--- YOUR OBJECTIVE ---
Only one stretch of the records below should be repeated. It starts with the line containing "left shoulder: (527, 495)" and goes on through the line containing "right knee: (752, 469)", exactly as written.

++++ DATA SECTION

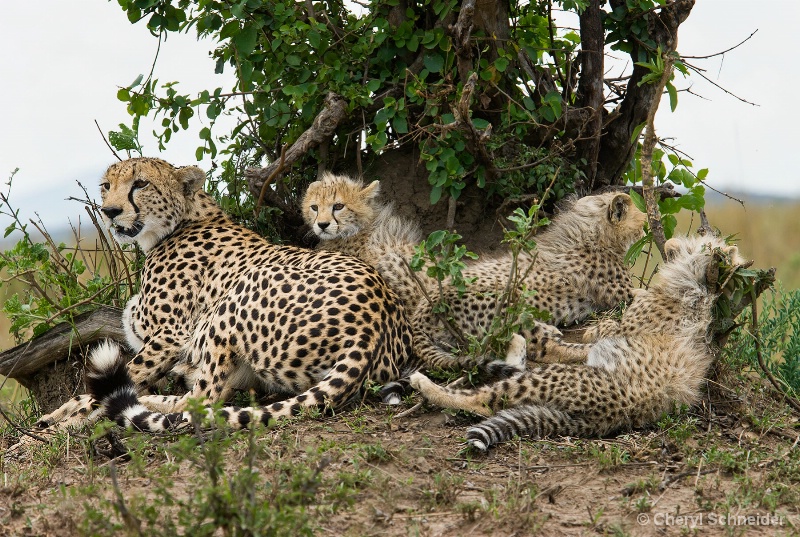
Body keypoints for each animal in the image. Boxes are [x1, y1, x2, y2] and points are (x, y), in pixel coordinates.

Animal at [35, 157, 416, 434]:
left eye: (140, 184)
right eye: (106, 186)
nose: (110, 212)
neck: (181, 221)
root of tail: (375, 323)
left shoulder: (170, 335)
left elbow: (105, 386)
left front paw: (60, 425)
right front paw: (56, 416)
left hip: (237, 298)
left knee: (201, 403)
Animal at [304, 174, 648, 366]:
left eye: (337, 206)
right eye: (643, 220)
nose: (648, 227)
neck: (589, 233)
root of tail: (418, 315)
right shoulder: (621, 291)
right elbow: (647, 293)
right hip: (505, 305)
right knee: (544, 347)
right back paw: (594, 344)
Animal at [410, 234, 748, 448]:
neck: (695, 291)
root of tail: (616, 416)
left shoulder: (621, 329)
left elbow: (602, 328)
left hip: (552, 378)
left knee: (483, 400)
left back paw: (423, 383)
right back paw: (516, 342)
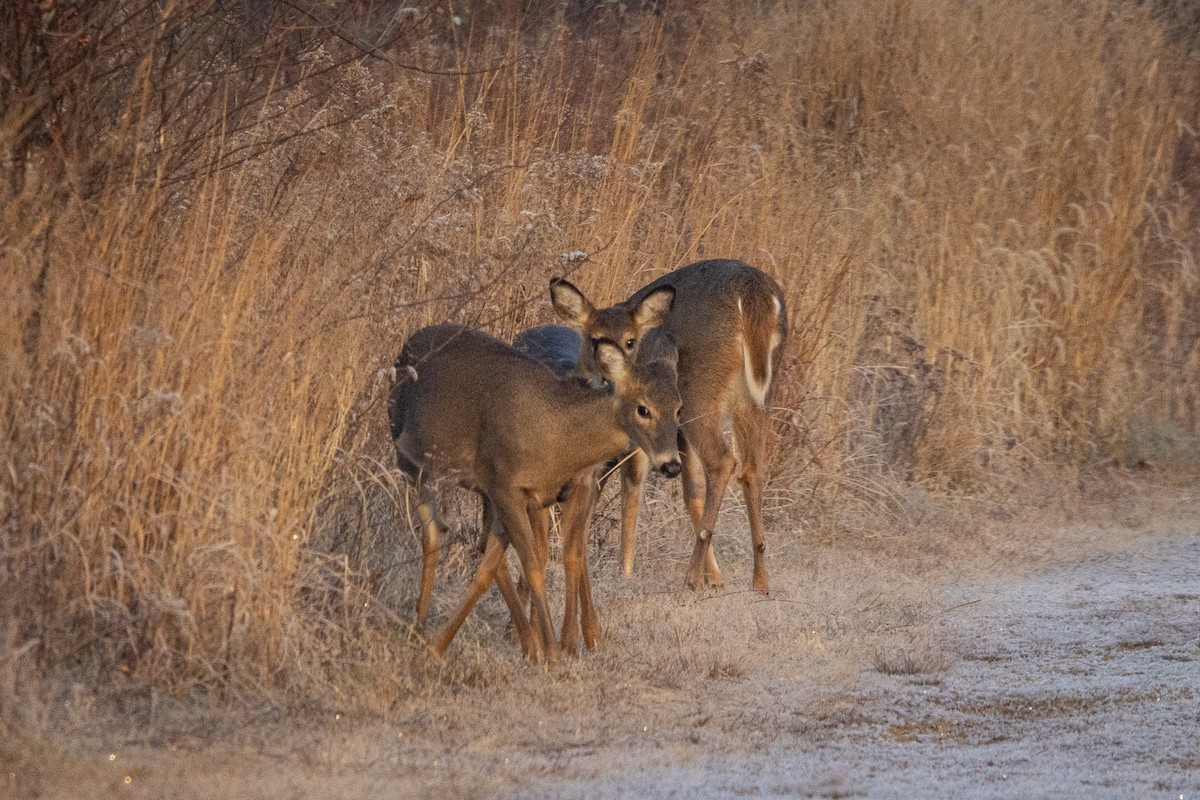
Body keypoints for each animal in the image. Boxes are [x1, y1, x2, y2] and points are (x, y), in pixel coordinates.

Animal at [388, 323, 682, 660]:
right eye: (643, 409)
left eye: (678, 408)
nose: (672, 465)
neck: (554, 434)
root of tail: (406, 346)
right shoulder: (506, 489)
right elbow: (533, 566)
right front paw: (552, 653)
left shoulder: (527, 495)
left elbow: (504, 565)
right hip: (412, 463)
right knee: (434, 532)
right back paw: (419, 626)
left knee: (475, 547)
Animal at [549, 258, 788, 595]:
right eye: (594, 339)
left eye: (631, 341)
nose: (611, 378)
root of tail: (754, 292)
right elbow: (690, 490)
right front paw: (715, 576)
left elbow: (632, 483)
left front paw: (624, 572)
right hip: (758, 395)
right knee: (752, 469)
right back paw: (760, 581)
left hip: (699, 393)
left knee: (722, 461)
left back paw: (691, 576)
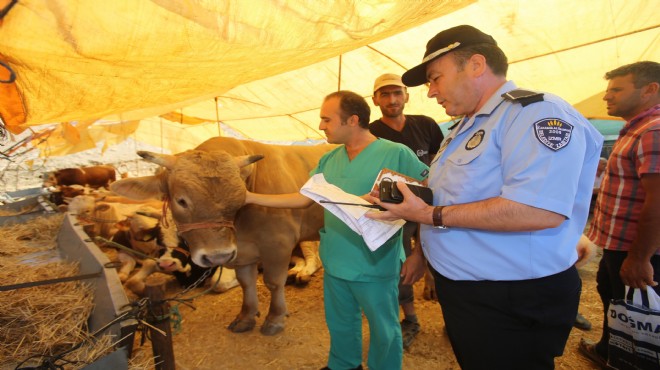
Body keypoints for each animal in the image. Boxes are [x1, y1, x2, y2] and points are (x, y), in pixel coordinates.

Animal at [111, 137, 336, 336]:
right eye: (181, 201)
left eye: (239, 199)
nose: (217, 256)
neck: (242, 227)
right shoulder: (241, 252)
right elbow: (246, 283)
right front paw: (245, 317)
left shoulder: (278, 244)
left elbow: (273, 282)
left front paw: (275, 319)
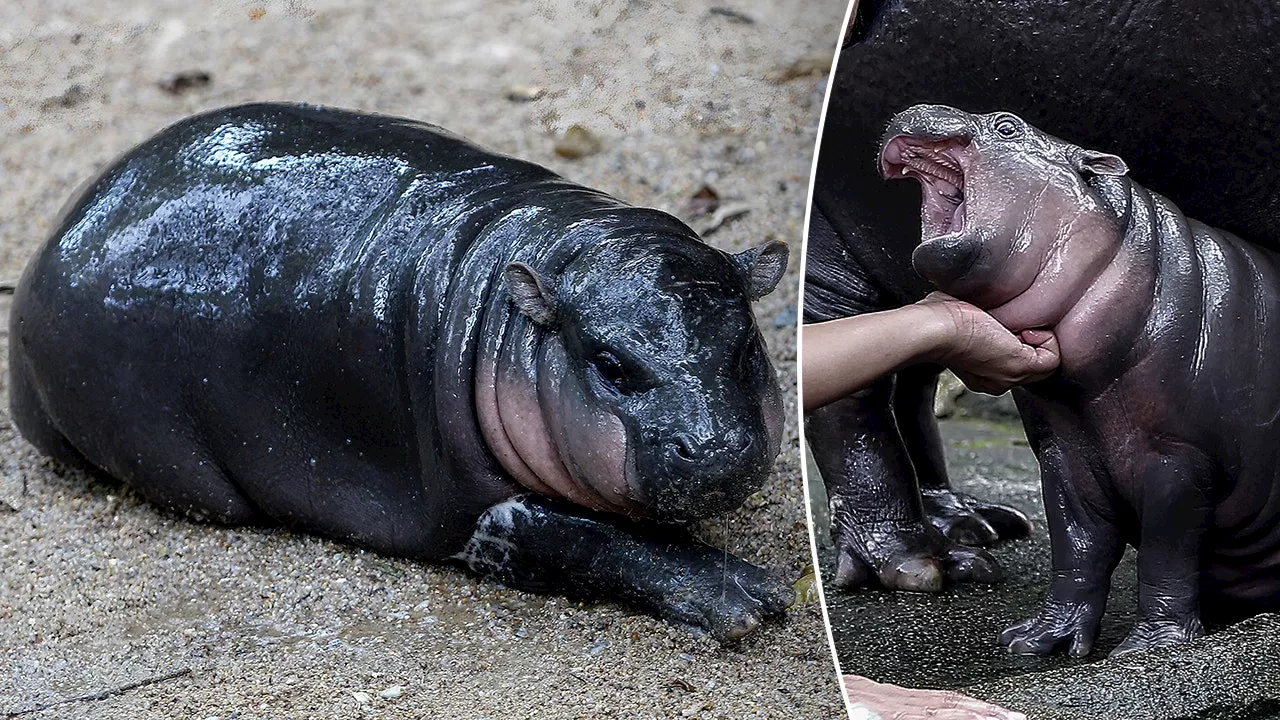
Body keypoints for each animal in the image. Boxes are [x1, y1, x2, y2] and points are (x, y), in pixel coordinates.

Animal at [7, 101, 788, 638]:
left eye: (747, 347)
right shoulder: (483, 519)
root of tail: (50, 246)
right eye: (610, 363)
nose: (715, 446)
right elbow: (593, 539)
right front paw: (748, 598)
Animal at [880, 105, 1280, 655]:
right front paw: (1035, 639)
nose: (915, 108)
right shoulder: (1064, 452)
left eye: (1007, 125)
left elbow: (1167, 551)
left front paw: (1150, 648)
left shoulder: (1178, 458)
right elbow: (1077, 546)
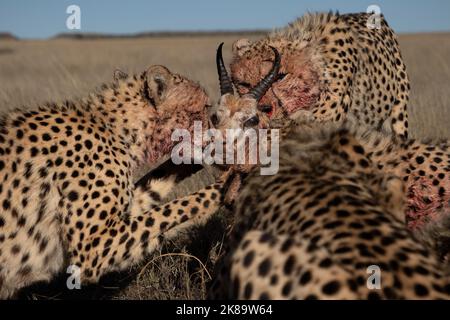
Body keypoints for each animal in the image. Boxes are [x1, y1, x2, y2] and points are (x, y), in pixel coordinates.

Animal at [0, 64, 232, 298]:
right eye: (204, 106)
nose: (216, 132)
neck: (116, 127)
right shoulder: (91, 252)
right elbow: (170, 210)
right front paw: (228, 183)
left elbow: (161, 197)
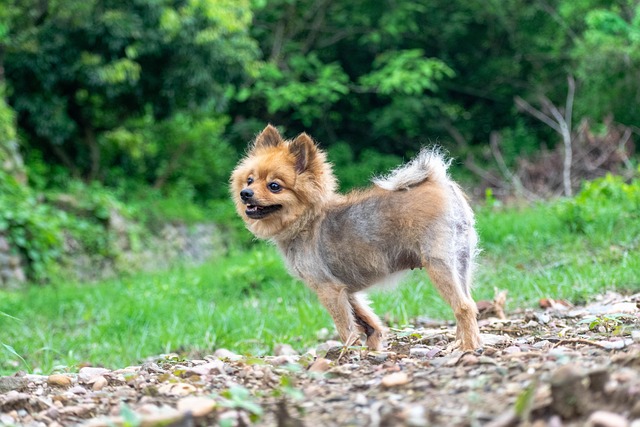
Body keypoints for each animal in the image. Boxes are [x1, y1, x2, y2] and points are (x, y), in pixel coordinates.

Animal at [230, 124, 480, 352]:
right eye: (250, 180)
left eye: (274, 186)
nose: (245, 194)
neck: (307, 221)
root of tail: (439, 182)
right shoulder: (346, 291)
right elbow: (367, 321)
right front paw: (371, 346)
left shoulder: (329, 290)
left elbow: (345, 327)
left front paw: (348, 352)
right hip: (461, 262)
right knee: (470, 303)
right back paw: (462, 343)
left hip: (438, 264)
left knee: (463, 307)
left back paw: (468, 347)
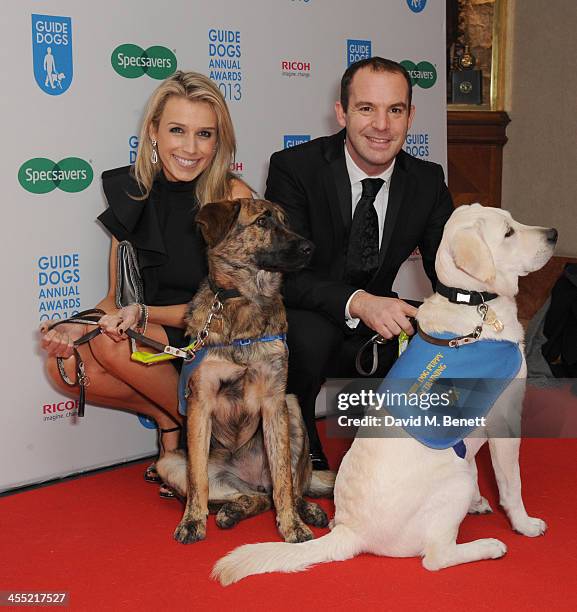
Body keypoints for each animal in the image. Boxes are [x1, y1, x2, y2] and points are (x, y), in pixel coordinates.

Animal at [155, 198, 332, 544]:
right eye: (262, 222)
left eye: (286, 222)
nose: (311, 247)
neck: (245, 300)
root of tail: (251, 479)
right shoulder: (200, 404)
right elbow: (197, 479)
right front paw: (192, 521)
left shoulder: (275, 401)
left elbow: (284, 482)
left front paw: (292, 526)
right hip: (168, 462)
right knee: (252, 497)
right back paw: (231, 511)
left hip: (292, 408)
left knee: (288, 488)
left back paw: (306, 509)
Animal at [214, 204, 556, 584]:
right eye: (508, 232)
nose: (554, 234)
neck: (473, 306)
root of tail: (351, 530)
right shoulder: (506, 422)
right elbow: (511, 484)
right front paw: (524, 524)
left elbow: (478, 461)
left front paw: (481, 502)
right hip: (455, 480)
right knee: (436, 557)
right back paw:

++++++++

--- YOUR SOLUTION ---
left shoulder: (527, 495)
left elbow: (504, 565)
right hip: (412, 463)
right knee: (434, 532)
right back paw: (419, 626)
left knee: (475, 547)
Animal at [549, 258, 788, 595]:
right eye: (594, 339)
left eye: (631, 341)
nose: (611, 378)
root of tail: (754, 292)
right elbow: (690, 490)
right front paw: (715, 576)
left elbow: (632, 483)
left front paw: (624, 572)
right hip: (758, 395)
right knee: (752, 469)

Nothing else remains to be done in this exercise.